The Technical Affairs Committee (TAC) is the voice for the BCO on technical aspects of the built environment, As a committee we explore how best to address the technical challenges facing the workplace sector, and are responsible for the organisation’s globally recognised best practice guides on office specification and fit-out.

The latest briefing note looked at a number of key questions arising out of the past 12+ months:

  • What is the reimagined office of the future?
  • What have we discovered?
  • Where do we start?
  • How will we attract workers back to the office?
  • What does an intelligent building look like?
  • What does this mean for the design of the workplace?
We are now entering a race for quality, amenity and choice – to attract and entice workers back and to retain top talent.

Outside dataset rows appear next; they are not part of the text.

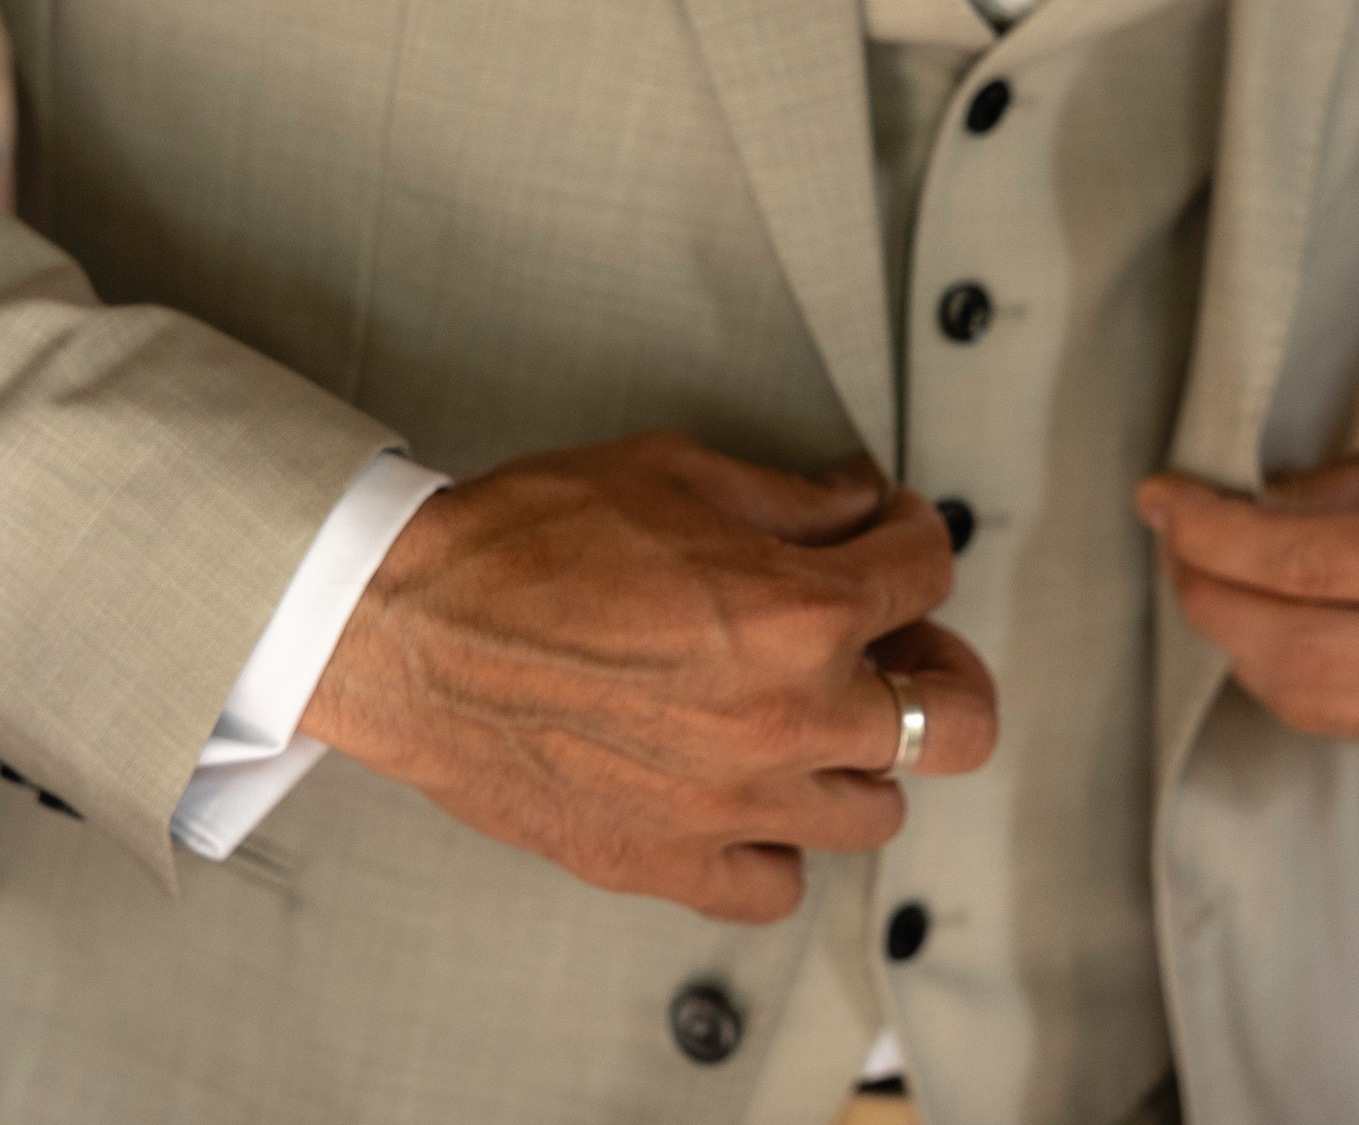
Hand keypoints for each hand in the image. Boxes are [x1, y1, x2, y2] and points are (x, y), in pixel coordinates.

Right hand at [301, 432, 997, 922]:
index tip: (888, 529)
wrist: (405, 631)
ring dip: (861, 754)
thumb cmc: (523, 543)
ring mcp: (733, 804)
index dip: (912, 532)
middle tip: (903, 640)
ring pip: (876, 810)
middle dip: (941, 666)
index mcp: (801, 613)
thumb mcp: (672, 473)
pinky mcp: (668, 861)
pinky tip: (750, 793)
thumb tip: (856, 500)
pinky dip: (778, 844)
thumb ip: (789, 497)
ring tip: (816, 712)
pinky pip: (777, 885)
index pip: (926, 570)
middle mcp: (788, 719)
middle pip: (953, 721)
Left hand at [1136, 419, 1358, 764]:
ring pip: (1300, 697)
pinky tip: (1273, 617)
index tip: (1159, 497)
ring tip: (1213, 571)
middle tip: (1174, 535)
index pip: (1305, 565)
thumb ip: (1333, 490)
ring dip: (1234, 637)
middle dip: (1205, 591)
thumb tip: (1223, 513)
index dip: (1210, 532)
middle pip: (1288, 647)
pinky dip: (1285, 670)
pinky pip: (1337, 719)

The overarching messages we wanted to communicate to the sector were:

  • Flexible and hybrid working is here to stay.
  • Providing safe, secure and technology-rich environments for businesses and employees to perform and excel will define best practice.
  • Lessons from lockdown will rapidly accelerate the adoption of technology.
  • The need to respond to the closer integration of office and remote working will stimulate a range of responses, including high-attraction, amenity-rich headquarter offices, satellite hub locations to provide easy access, and networks of connected workplaces.
  • Our offices and cities will adapt, evolve, survive and thrive.

Responsive design.

The workplace and how we feel about the office have been more widely discussed over the past year than ever before. We’re seeing a global acceleration towards greater flexibility, and embracing technology to support work to be carried out in the best environment for the task. A blended mix of settings within the office and away from the office will form the new hybrid workplace.

Considering the workplace as an environment that supports the business activities that are required by the individuals working within it, rather than assuming most roles are desk-bound, provides freedom to reimagine the office.